Pacer fans know this and revel in it. They know how well it's worked out for Indiana since that night. They know that it was a miracle to pull a player like Lance out of the hat after the other NBA teams 38 chances to take him before they did.
It wasn't all luck, sure. Thorough research and preparation came into play. Having a basketball Legend make the choices couldn't have hurt, either. But in the past ten years (excluding the 2012 and 2013 drafts since those players are still sophomores and rookies), most players taken in the second round are almost all average to good. Take a look:
2010 - Lance Stephenson
That's 34 players who were selected in the second round from 2004 to 2011 who can actually make a difference* in the league - and some of the choices are stretching it! Last year's Defensive Player of the Year, Marc Gasol, is the only All-Star and the only All-NBAer. The rest have been good players on bad teams and role players on good ones.** The Indiana Pacers landed one that could potentially swing the title their way with his fearless play, amazing skill with the ball and a determination to win at all costs. And, yes, no one else from the second round of the 2010 draft makes the list.
Again, choosing a player is only part of the equation. The team has to develop a system to cultivate the individual, while the player needs to adhere to the plan and continuously improve himself. But as history shows, those instances of a player bucking the trend do not come often. Indiana waded through the murky waters of the second round of the draft and pulled out Lance Stephenson and somehow, the two parties made it work. He is averaging 13.9 PPG, 6.8 RPG and 5.2 APG as the starting shooting guard for the number one team in the NBA. He has three triple-doubles this season already. He scored 25 points masquerading as a bull (just ask Carmelo Anthony) in the deciding game of last season's Eastern Conference Semi-Finals. He is a threat to pull off these kinds of plays every night. And it was nothing short of a miracle that the Pacers found a player of his talent in the second round of the draft.

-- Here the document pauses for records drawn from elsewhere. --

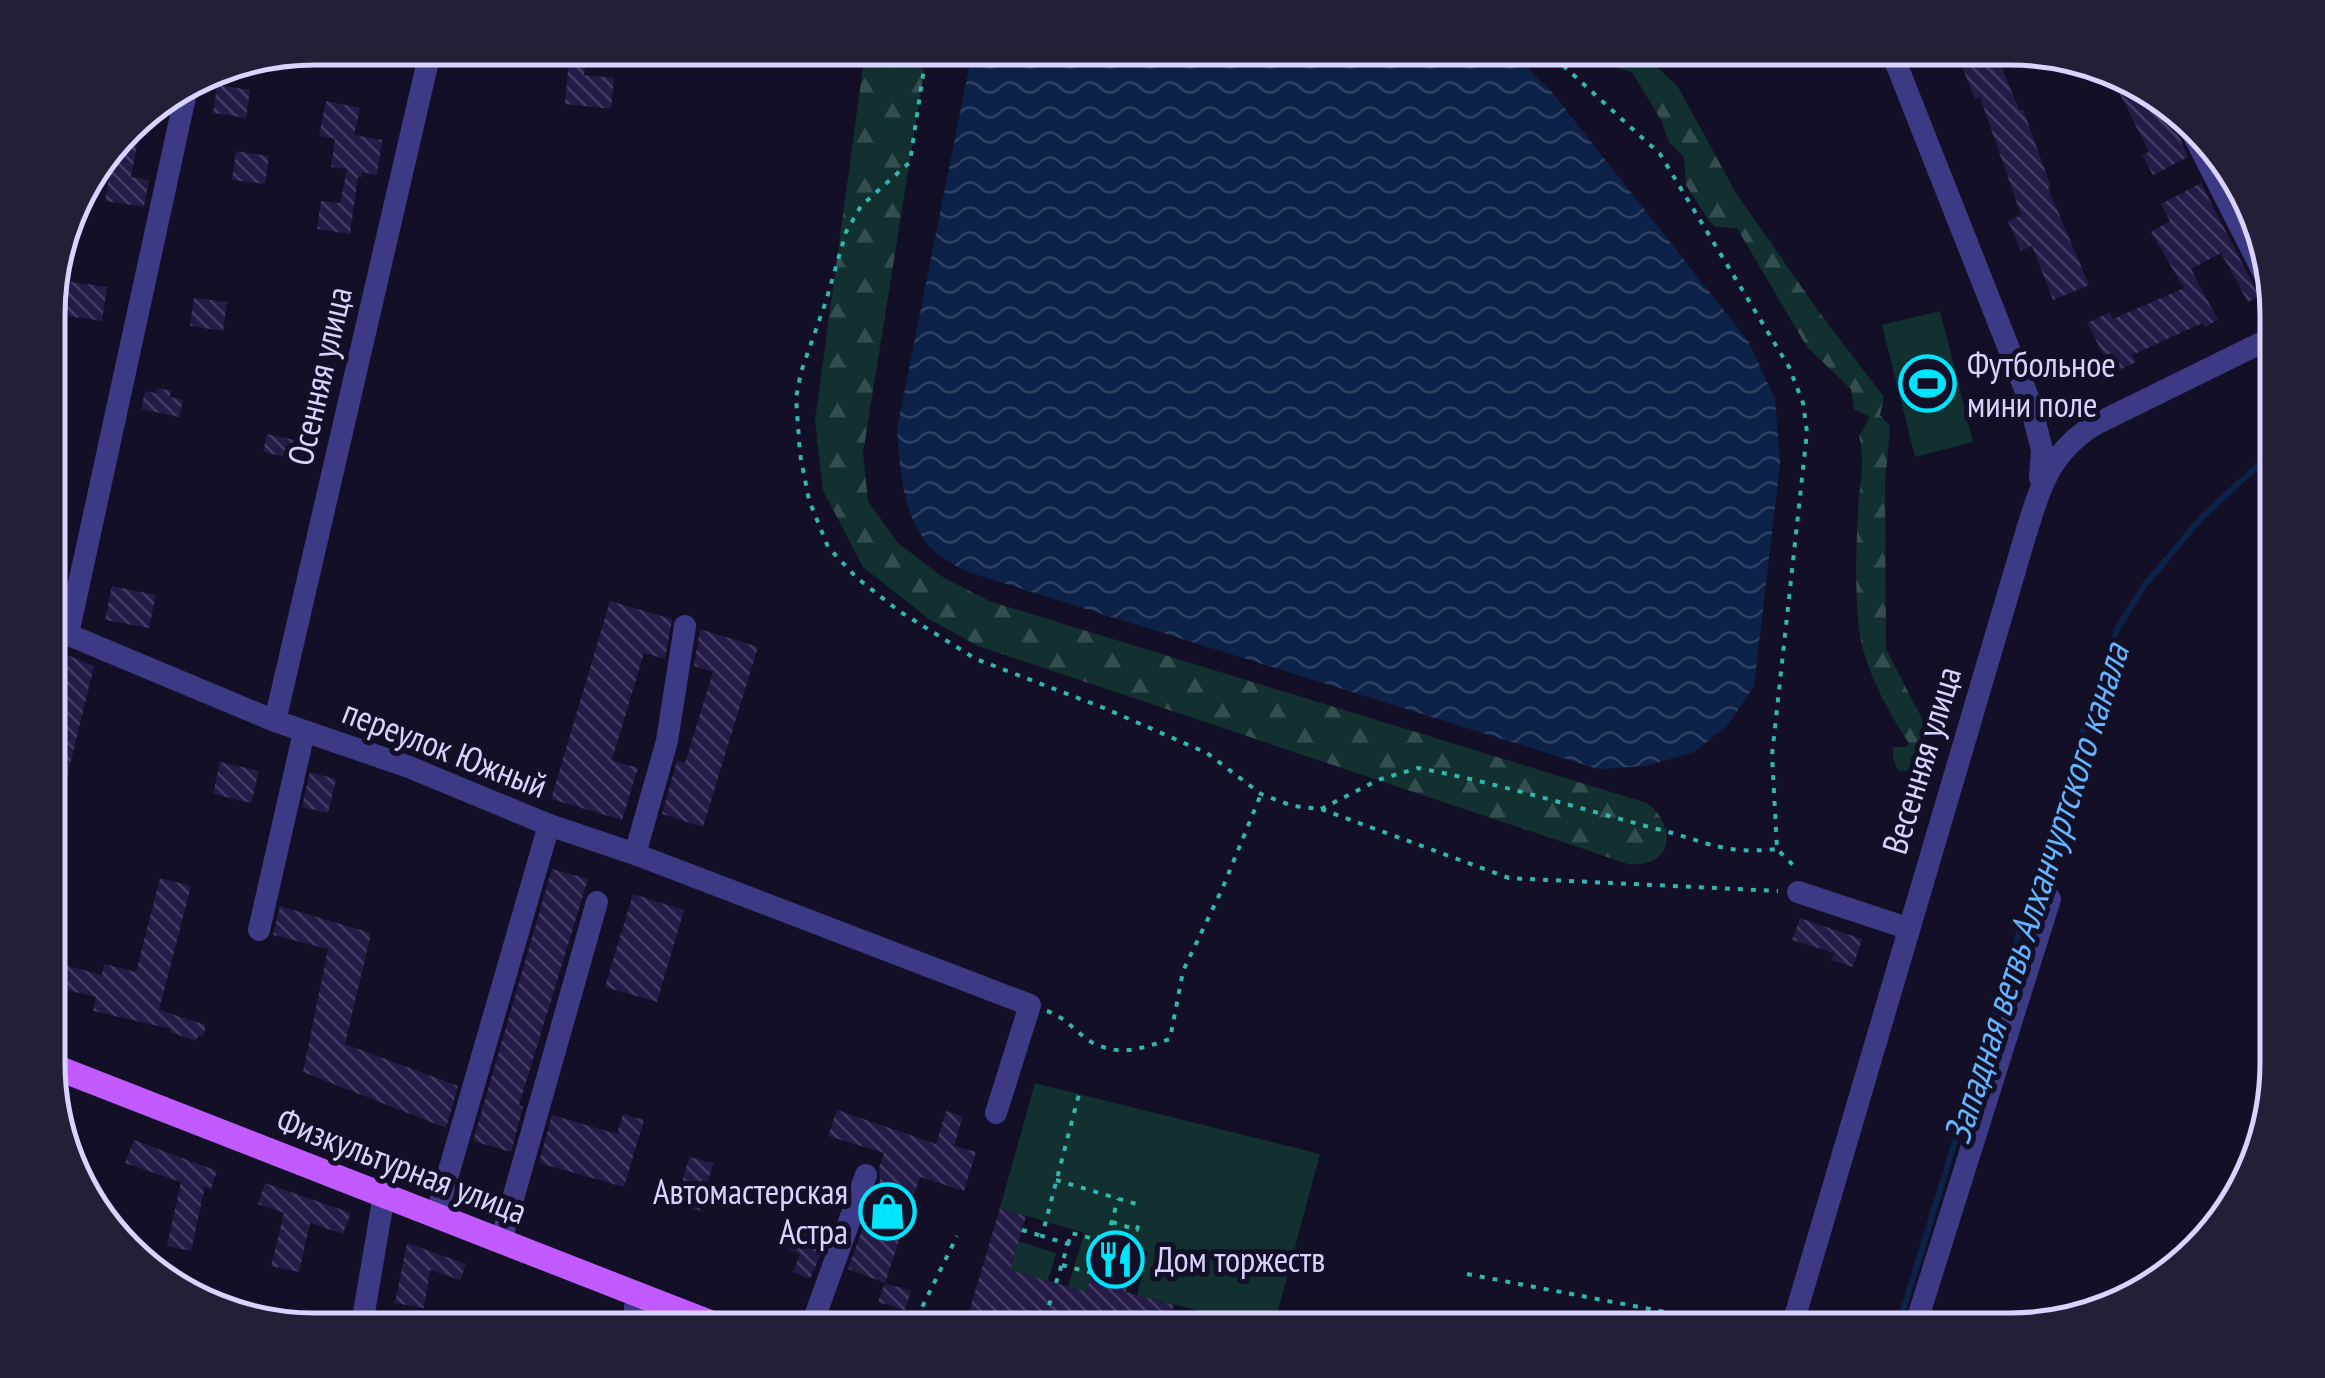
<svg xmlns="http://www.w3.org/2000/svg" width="2325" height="1378" font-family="'PT Sans Narrow',sans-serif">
  <defs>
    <pattern id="forest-firs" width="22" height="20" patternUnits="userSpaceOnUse" patternTransform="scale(2.5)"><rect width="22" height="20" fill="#12302f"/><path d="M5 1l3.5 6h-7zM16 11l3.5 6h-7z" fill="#344d4e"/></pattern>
    <pattern id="water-waves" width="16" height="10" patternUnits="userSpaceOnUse" patternTransform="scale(2.5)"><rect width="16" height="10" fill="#0c2248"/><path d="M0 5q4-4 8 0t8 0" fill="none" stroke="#2f4163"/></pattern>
    <pattern id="building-back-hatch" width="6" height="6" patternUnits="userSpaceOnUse" patternTransform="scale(2.5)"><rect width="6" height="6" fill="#241b47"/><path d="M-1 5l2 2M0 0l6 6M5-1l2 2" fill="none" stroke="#433b63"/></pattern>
  </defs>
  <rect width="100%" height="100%" fill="#130f26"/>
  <!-- grass -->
  <g fill="#12302f">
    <polygon points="1940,311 1973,442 1915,457 1882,325"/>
    <polygon points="1035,1083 1320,1154 1273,1330 1137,1295 1148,1252 1102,1239 1086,1292 1068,1287 1084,1233 1000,1208"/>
    <polygon points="1018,1241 1056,1253 1048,1281 1010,1270"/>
  </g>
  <!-- forest -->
  <g fill="url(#forest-firs)">
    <path d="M879,48H912L924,72L863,453L868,501L898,543L941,576L989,601L1647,803C1679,828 1672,868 1628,864L978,646L929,619L863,567L823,490L815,421L864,60Z"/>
    <path d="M1581,48H1637L1678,87L1736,193L1819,312L1884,397L1880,415L1890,426L1885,484L1886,649L1928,730L1923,774L1898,770L1893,758V747H1906L1909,743C1890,715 1870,678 1862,645C1854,611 1856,548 1858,513C1859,486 1866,462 1859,436L1870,417L1854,409L1851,389L1807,347L1737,228L1716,227L1709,221L1686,185L1684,157L1669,142L1661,120L1632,72L1617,68L1612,53Z"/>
  </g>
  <!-- water -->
  <path fill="url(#water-waves)" d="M973,48H1506L1510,51L1551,91L1748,341L1775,399L1780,464L1754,686L1727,726L1694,752L1646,766L1598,769L962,570C952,563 937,555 929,546C902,514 900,468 897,429Z"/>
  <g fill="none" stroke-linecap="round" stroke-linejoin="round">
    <!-- stream -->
    <g stroke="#0c2248" stroke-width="6">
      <polyline points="2061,798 2118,627 2144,586 2202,517 2277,448"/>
      <polyline points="1897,1330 2057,810"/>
    </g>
  </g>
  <!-- building -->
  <g fill="url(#building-back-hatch)">
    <polygon points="570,48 588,48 584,75 614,78 611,109 565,104"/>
    <polygon points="1931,48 1994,48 2019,110 2023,109 2051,187 2048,188 2089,285 2053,300 2032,246 2021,251 2008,221 2021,215 1980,97 1975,99 1959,59 1943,68"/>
    <polygon points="2110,74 2144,84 2165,103 2188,157 2153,175 2142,155 2149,152"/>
    <polygon points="217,85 250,90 246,118 213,113"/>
    <polygon points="326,101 360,108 354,135 382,140 377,175 362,172 361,178 358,177 350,234 317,229 321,201 340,203 347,169 331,167 335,139 319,136"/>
    <polygon points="121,137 138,140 131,177 149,180 144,207 105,201 111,165 100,163"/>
    <polygon points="236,151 269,156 265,184 232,180"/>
    <polygon points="2201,183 2259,296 2248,302 2221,253 2191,269 2218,320 2205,327 2203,323 2132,355 2136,362 2113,373 2087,323 2110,312 2113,319 2184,288 2151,232 2170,221 2161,204"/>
    <polygon points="59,280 107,287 102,321 54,314"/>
    <polygon points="194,298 227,302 223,331 190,326"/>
    <polygon points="157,388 171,391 170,397 183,400 179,417 141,409 145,391 156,393"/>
    <polygon points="267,434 308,443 304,461 263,452"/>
    <polygon points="112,586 156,595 149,628 105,620"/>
    <polygon points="610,601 672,619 665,659 644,653 612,760 638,768 622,820 551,799"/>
    <polygon points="700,629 758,647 703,827 662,814 677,761 685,763 713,672 694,666"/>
    <polygon points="50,648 94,666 56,823 50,822 50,731 59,694 50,681"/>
    <polygon points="220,762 259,771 251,803 213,794"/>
    <polygon points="310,772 336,779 328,813 302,807"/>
    <polygon points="552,869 588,879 519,1105 523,1107 511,1152 473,1141"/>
    <polygon points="160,878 191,886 159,1010 206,1025 203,1037 198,1036 196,1041 170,1032 171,1029 93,1011 96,997 50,986 50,961 102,975 104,964 136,972"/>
    <polygon points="633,894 684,910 657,1002 605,987"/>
    <polygon points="280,906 371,933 345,1044 458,1086 446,1128 303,1072 328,949 273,935"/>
    <polygon points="1800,918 1862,939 1853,967 1831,960 1834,953 1792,940"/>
    <polygon points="837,1110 936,1144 946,1111 963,1116 954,1146 976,1152 964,1191 920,1177 885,1283 848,1269 880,1180 879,1168 884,1153 828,1136"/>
    <polygon points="623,1114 644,1120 624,1187 539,1163 552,1115 617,1134"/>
    <polygon points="134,1140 217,1171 211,1189 205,1187 191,1251 167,1246 181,1182 125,1163"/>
    <polygon points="689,1157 713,1163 700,1211 676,1204"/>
    <polygon points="265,1183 351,1213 343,1234 310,1223 299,1272 271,1266 284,1213 258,1204"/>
    <polygon points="1000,1208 1026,1216 1010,1270 1056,1283 1086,1292 1102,1238 1139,1249 1126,1292 1174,1305 1167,1330 983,1330 965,1325"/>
    <polygon points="796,1227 828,1237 810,1279 793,1272 800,1254 788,1250"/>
    <polygon points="407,1243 466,1264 460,1280 430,1270 424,1308 395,1303"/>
    <polygon points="885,1283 911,1291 905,1310 878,1302"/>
  </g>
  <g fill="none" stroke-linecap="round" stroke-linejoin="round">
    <!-- path -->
    <g stroke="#2fb8b0" stroke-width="4" stroke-dasharray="5 8" stroke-linecap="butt">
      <polyline points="927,48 910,162 861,206 846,232 826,301 801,372 796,398 800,454 809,500 828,547 857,578 899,611 976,659 1104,708 1207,753 1261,794 1293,806 1321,809 1509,878 1778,891"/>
      <polyline points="1544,48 1660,154 1789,367 1803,403 1807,432 1772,755 1777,849 1798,870"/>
      <path d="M1321,809L1378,780L1418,768C1498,783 1578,808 1657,829C1706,841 1722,855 1776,849"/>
      <path d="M1047,1011C1067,1018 1076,1033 1093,1043C1121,1057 1143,1048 1170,1039L1183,971L1223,887L1261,794"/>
      <polyline points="1056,1180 1143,1206"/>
      <polyline points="1112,1222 1137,1230 1140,1218"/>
      <polyline points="1022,1230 1042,1236"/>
      <polyline points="1068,1244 1071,1233 1098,1240 1100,1233 1108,1235 1118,1199"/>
      <polyline points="1062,1265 1092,1273"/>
      <polyline points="1467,1274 1759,1330"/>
      <polyline points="1056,1283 1068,1244 1042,1236 1079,1094"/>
      <polyline points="911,1330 957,1236"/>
      <polyline points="1041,1330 1051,1299"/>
    </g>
    <!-- minor -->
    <g stroke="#3d3a85" stroke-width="22">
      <polyline points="1890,48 2030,402 2042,450 2040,478"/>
      <polyline points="2188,124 2277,299"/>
      <polyline points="50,627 275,721 409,767 549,825 436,1216"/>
      <polyline points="68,634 188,83"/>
      <polyline points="275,721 431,48"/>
      <polyline points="549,825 635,854 1030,1005 996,1113"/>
      <polyline points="635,854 667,741 685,626"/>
      <polyline points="1798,892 1907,928"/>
      <polyline points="259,930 304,732"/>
      <polyline points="501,1241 597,902"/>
      <polyline points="361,1330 384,1195"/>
      <polyline points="632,1330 637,1294"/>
      <polyline points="810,1330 866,1175"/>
      <path d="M1791,1330L2026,533C2041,485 2050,453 2094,425L2277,335"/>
      <polyline points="1914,1330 2050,899"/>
    </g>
    <!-- major -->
    <polyline stroke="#c25bff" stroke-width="25" points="50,1065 729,1330"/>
  </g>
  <!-- icons -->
  <defs>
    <symbol id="stadium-ring" viewBox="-11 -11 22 22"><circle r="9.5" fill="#130f26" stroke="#00e5ff" stroke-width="1.5"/><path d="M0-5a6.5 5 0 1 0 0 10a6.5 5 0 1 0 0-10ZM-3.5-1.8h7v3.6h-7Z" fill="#00e5ff"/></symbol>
    <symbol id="shop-ring" viewBox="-11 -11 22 22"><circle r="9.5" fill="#130f26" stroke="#00e5ff" stroke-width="1.5"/><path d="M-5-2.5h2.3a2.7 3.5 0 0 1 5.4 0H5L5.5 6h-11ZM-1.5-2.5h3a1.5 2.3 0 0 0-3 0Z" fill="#00e5ff"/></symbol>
    <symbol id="restaurant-ring" viewBox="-11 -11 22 22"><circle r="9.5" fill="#130f26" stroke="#00e5ff" stroke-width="1.5"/><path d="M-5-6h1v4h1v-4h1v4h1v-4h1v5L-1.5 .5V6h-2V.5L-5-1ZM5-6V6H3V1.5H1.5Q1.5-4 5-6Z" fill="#00e5ff"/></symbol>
  </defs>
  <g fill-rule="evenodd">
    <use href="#stadium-ring" x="1896" y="352" width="63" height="63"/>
    <use href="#shop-ring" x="856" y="1180" width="63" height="63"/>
    <use href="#restaurant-ring" x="1084" y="1228" width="63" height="63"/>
  </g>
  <g text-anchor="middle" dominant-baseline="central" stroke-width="10" stroke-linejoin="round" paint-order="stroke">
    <!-- poi labels -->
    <g font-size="35" fill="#d9d4ff" stroke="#130f26" text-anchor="start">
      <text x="1967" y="364">Футбольное<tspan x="1967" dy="40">мини поле</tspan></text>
      <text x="848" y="1191" text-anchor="end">Автомастерская<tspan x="848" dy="40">Астра</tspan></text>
      <text x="1155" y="1259">Дом торжеств</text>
    </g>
    <!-- street labels -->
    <g font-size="35" fill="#d9d4ff" stroke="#130f26">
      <text transform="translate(319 376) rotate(-77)">Осенняя улица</text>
      <text transform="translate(445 748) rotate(21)">переулок Южный</text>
      <text transform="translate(1921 760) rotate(-73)">Весенняя улица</text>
      <text transform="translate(402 1165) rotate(21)">Физкультурная улица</text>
    </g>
    <!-- water labels -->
    <g font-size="38" font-style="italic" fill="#62b6ff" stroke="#130f26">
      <text transform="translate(2035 893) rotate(-72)">Западная ветвь Алханчуртского канала</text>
    </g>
  </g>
  <!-- crop -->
  <path d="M0 0H2325V1378H0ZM315 65H2010A250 250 0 0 1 2260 315V1063A250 250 0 0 1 2010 1313H315A250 250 0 0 1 65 1063V315A250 250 0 0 1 315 65Z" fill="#231f37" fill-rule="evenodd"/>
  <path fill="none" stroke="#d9d4ff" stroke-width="5" d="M315 65H2010A250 250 0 0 1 2260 315V1063A250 250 0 0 1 2010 1313H315A250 250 0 0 1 65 1063V315A250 250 0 0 1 315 65Z"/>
</svg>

*I realize "make a difference" is a little nebulous, but for my purposes, these are players who can become part of a rotation, have the capacity to be a serviceable starter and make a substantial contribution to an NBA team. Again, for some of these guys, I'm stretching it. And I didn't include any 2012 or 2013 draftees since it's still too early into their careers.
**Although, Dragic and Ellis are making strong cases for All-Star status this year, and Isaiah Thomas, Chandler Parsons, Nikola Pekovic and DeAndre Jordan could potentially make it as well in the future.
***Forgot to include Chandler Parsons in my initial post. My bad, he's one of my favorite players and one of the first guys I thought of when thinking about second round studs.